Andrew Martinez did not want his legacy to be just “the Naked Guy.” For Andrew, nudity was the perfect symbol through which he felt he could communicate all that he saw wrong with current political and social constructs. The capitalist fueled madness of unlimited consumption and resource exploitation from a resource limited planet, our unwillingness to accept and recognize ourselves as mammals whose survival depends on our relationship with all other species on the planet, and our inability to live in the moment; to realize that our lives are not what we remember of our past or plan for our future, but right now.
Yet because of the media’s exploitation of a subject with so many intersecting possibilities for “infotainment:” nudity, youth, beauty, sex, and the “craziness” the media views as quintessential Berkeley; Andrew quickly became known globally as “the Naked Guy,” and thirteen years later his death received media notice for that reason as well.
Since 1992 the Body Freedom movement has emerged on a global scale with activists such as Stephen Gough, known as “the Naked Rambler” for having walked the length of Great Britain, from Land’s End to John O’Groats, in 2005. Stephen was arrested once he arrived in Scotland for breach of the peace. He refused to get dressed. Since then, he has been released and rearrested when he steps outside the prison gates naked, so that now he has spent nearly seven years incarcerated for refusing to get dressed. According to Stephen, “The human body isn't offensive, If that's what we're saying, as human beings, then it's not rational.”

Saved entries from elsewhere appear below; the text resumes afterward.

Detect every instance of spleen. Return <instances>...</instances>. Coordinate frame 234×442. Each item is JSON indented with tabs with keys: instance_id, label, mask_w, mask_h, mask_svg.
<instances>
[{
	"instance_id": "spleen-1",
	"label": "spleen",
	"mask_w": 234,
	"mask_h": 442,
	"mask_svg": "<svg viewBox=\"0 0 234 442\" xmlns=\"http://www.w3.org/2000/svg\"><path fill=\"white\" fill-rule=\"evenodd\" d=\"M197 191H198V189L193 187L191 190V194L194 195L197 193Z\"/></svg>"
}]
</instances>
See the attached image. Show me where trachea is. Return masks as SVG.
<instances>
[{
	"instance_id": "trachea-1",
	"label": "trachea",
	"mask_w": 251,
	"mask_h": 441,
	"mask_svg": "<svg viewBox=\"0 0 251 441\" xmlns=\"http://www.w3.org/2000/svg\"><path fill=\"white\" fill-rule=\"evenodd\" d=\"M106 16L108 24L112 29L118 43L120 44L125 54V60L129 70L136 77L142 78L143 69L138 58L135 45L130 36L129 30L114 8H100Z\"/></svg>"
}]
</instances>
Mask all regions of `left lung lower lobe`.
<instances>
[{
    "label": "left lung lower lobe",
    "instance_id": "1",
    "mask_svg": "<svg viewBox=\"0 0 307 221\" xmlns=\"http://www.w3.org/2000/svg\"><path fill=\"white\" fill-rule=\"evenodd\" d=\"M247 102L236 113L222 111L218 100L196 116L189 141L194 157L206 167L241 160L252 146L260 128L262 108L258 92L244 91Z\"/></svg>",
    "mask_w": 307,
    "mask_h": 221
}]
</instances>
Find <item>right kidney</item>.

Photographer Spencer Turnick travels the globe photographing women and men naked against various backdrops, from civic centers to deserts, to glaciers. In 1992, while working in New York City, he was arrested five times, after which the artist filed a Federal Civil Rights Law Suit against the city, which wound its way up to the Supreme Court on appeals. The Court affirmed Spencer’s first amendment right to make his work. However, the City of New York has subsequently denied Spencer a permit to work there, so he has since taken his work abroad to avoid arrest.
In 2003, Conrad Schmidt conceived of the World Naked Bike Ride (WNBR), which has grown into an international clothing-optional bike ride in which participants plan, meet, and ride together to deliver a message of a cleaner, safer, body positive world. In 2010, the WNBR occurred in 74 cities, in 17 countries around the globe.
Apparently, Body Freedom is a movement which is not going away, but rather seems to gain strength each year. Growing concern with climate change and species extinction has resulted in many questioning the efficacy of global capitalism in its current form with its patterns of unlimited consumption and unlimited growth. Examining our place within the closed ecosystem we inhabit, how we view it, and how we view ourselves, I believe, is so imperative to our survival, that even historians must face this challenge. It is possible that Andrew Martinez, his vision and his message were prophetic.
1 comment:
Thank you for this well written and important work, Woody. Indeed, the body freedom movement is here to stay and I believe things will eventually turn around in San Francisco, thanks to pioneers like you!